** Opening Input records block **

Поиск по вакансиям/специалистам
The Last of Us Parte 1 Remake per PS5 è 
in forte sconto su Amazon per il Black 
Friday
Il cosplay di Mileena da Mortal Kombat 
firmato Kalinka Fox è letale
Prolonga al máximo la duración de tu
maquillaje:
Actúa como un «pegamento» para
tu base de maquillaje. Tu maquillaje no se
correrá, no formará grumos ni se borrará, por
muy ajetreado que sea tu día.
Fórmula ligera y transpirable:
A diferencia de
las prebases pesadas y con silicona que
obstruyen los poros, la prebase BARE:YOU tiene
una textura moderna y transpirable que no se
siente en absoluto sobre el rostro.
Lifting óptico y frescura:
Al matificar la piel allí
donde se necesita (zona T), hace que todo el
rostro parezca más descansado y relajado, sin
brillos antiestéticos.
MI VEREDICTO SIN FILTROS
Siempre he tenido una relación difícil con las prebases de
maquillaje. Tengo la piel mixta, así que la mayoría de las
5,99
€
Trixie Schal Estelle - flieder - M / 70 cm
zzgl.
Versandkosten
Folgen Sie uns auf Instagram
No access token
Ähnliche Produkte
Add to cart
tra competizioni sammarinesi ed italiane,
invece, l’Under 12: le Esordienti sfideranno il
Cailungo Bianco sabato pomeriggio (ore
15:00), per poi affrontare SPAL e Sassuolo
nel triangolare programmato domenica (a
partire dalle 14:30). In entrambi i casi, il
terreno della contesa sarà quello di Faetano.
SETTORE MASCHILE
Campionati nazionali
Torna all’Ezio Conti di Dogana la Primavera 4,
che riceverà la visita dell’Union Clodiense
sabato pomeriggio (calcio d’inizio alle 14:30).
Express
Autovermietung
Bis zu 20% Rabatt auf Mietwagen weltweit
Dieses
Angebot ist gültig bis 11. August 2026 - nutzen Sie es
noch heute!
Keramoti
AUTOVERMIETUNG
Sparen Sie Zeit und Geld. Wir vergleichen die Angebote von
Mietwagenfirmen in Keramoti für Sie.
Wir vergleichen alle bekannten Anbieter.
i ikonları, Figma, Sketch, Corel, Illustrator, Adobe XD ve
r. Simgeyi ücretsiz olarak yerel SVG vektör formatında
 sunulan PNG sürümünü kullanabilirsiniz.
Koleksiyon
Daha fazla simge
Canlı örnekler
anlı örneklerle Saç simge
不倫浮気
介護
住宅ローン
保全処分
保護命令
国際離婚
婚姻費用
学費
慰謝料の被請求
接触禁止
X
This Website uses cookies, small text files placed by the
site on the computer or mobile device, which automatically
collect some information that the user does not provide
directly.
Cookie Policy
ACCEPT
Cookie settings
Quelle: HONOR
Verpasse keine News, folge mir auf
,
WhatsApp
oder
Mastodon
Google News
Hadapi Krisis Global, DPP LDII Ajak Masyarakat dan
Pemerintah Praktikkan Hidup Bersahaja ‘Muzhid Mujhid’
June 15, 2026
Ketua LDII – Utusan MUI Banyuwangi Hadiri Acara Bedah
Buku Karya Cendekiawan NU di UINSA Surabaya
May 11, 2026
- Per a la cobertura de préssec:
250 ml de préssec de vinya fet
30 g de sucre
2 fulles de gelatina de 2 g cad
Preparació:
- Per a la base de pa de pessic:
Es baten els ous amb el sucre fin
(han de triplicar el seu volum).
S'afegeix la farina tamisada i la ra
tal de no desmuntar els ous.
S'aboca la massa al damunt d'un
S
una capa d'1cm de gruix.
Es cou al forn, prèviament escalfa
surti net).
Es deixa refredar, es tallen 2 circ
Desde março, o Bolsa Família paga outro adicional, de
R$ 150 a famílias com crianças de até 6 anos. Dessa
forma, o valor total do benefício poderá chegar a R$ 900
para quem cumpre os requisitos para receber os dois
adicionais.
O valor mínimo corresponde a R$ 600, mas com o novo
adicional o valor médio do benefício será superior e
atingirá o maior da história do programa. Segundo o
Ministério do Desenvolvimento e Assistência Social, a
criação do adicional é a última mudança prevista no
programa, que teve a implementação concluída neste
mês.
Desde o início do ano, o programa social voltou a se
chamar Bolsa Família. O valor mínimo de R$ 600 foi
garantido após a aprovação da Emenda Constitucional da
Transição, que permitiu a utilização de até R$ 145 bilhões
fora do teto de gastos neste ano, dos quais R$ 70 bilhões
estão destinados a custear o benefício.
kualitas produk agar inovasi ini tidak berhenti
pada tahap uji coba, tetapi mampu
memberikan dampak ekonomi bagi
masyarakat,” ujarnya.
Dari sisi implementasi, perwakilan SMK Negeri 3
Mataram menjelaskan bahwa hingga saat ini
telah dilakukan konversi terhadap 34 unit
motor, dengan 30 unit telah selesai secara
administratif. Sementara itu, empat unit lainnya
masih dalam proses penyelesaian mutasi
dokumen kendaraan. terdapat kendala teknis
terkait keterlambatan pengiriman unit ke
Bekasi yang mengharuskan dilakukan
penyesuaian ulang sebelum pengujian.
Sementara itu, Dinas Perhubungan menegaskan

** Closing Input records block **

Description of the task> The lines above should be printed again, exactly as they are.

Output of the exercise>
Поиск по вакансиям/специалистам
The Last of Us Parte 1 Remake per PS5 è 
in forte sconto su Amazon per il Black 
Friday
Il cosplay di Mileena da Mortal Kombat 
firmato Kalinka Fox è letale
Prolonga al máximo la duración de tu
maquillaje:
Actúa como un «pegamento» para
tu base de maquillaje. Tu maquillaje no se
correrá, no formará grumos ni se borrará, por
muy ajetreado que sea tu día.
Fórmula ligera y transpirable:
A diferencia de
las prebases pesadas y con silicona que
obstruyen los poros, la prebase BARE:YOU tiene
una textura moderna y transpirable que no se
siente en absoluto sobre el rostro.
Lifting óptico y frescura:
Al matificar la piel allí
donde se necesita (zona T), hace que todo el
rostro parezca más descansado y relajado, sin
brillos antiestéticos.
MI VEREDICTO SIN FILTROS
Siempre he tenido una relación difícil con las prebases de
maquillaje. Tengo la piel mixta, así que la mayoría de las
5,99
€
Trixie Schal Estelle - flieder - M / 70 cm
zzgl.
Versandkosten
Folgen Sie uns auf Instagram
No access token
Ähnliche Produkte
Add to cart
tra competizioni sammarinesi ed italiane,
invece, l’Under 12: le Esordienti sfideranno il
Cailungo Bianco sabato pomeriggio (ore
15:00), per poi affrontare SPAL e Sassuolo
nel triangolare programmato domenica (a
partire dalle 14:30). In entrambi i casi, il
terreno della contesa sarà quello di Faetano.
SETTORE MASCHILE
Campionati nazionali
Torna all’Ezio Conti di Dogana la Primavera 4,
che riceverà la visita dell’Union Clodiense
sabato pomeriggio (calcio d’inizio alle 14:30).
Express
Autovermietung
Bis zu 20% Rabatt auf Mietwagen weltweit
Dieses
Angebot ist gültig bis 11. August 2026 - nutzen Sie es
noch heute!
Keramoti
AUTOVERMIETUNG
Sparen Sie Zeit und Geld. Wir vergleichen die Angebote von
Mietwagenfirmen in Keramoti für Sie.
Wir vergleichen alle bekannten Anbieter.
i ikonları, Figma, Sketch, Corel, Illustrator, Adobe XD ve
r. Simgeyi ücretsiz olarak yerel SVG vektör formatında
 sunulan PNG sürümünü kullanabilirsiniz.
Koleksiyon
Daha fazla simge
Canlı örnekler
anlı örneklerle Saç simge
不倫浮気
介護
住宅ローン
保全処分
保護命令
国際離婚
婚姻費用
学費
慰謝料の被請求
接触禁止
X
This Website uses cookies, small text files placed by the
site on the computer or mobile device, which automatically
collect some information that the user does not provide
directly.
Cookie Policy
ACCEPT
Cookie settings
Quelle: HONOR
Verpasse keine News, folge mir auf
,
WhatsApp
oder
Mastodon
Google News
Hadapi Krisis Global, DPP LDII Ajak Masyarakat dan
Pemerintah Praktikkan Hidup Bersahaja ‘Muzhid Mujhid’
June 15, 2026
Ketua LDII – Utusan MUI Banyuwangi Hadiri Acara Bedah
Buku Karya Cendekiawan NU di UINSA Surabaya
May 11, 2026
- Per a la cobertura de préssec:
250 ml de préssec de vinya fet
30 g de sucre
2 fulles de gelatina de 2 g cad
Preparació:
- Per a la base de pa de pessic:
Es baten els ous amb el sucre fin
(han de triplicar el seu volum).
S'afegeix la farina tamisada i la ra
tal de no desmuntar els ous.
S'aboca la massa al damunt d'un
S
una capa d'1cm de gruix.
Es cou al forn, prèviament escalfa
surti net).
Es deixa refredar, es tallen 2 circ
Desde março, o Bolsa Família paga outro adicional, de
R$ 150 a famílias com crianças de até 6 anos. Dessa
forma, o valor total do benefício poderá chegar a R$ 900
para quem cumpre os requisitos para receber os dois
adicionais.
O valor mínimo corresponde a R$ 600, mas com o novo
adicional o valor médio do benefício será superior e
atingirá o maior da história do programa. Segundo o
Ministério do Desenvolvimento e Assistência Social, a
criação do adicional é a última mudança prevista no
programa, que teve a implementação concluída neste
mês.
Desde o início do ano, o programa social voltou a se
chamar Bolsa Família. O valor mínimo de R$ 600 foi
garantido após a aprovação da Emenda Constitucional da
Transição, que permitiu a utilização de até R$ 145 bilhões
fora do teto de gastos neste ano, dos quais R$ 70 bilhões
estão destinados a custear o benefício.
kualitas produk agar inovasi ini tidak berhenti
pada tahap uji coba, tetapi mampu
memberikan dampak ekonomi bagi
masyarakat,” ujarnya.
Dari sisi implementasi, perwakilan SMK Negeri 3
Mataram menjelaskan bahwa hingga saat ini
telah dilakukan konversi terhadap 34 unit
motor, dengan 30 unit telah selesai secara
administratif. Sementara itu, empat unit lainnya
masih dalam proses penyelesaian mutasi
dokumen kendaraan. terdapat kendala teknis
terkait keterlambatan pengiriman unit ke
Bekasi yang mengharuskan dilakukan
penyesuaian ulang sebelum pengujian.
Sementara itu, Dinas Perhubungan menegaskan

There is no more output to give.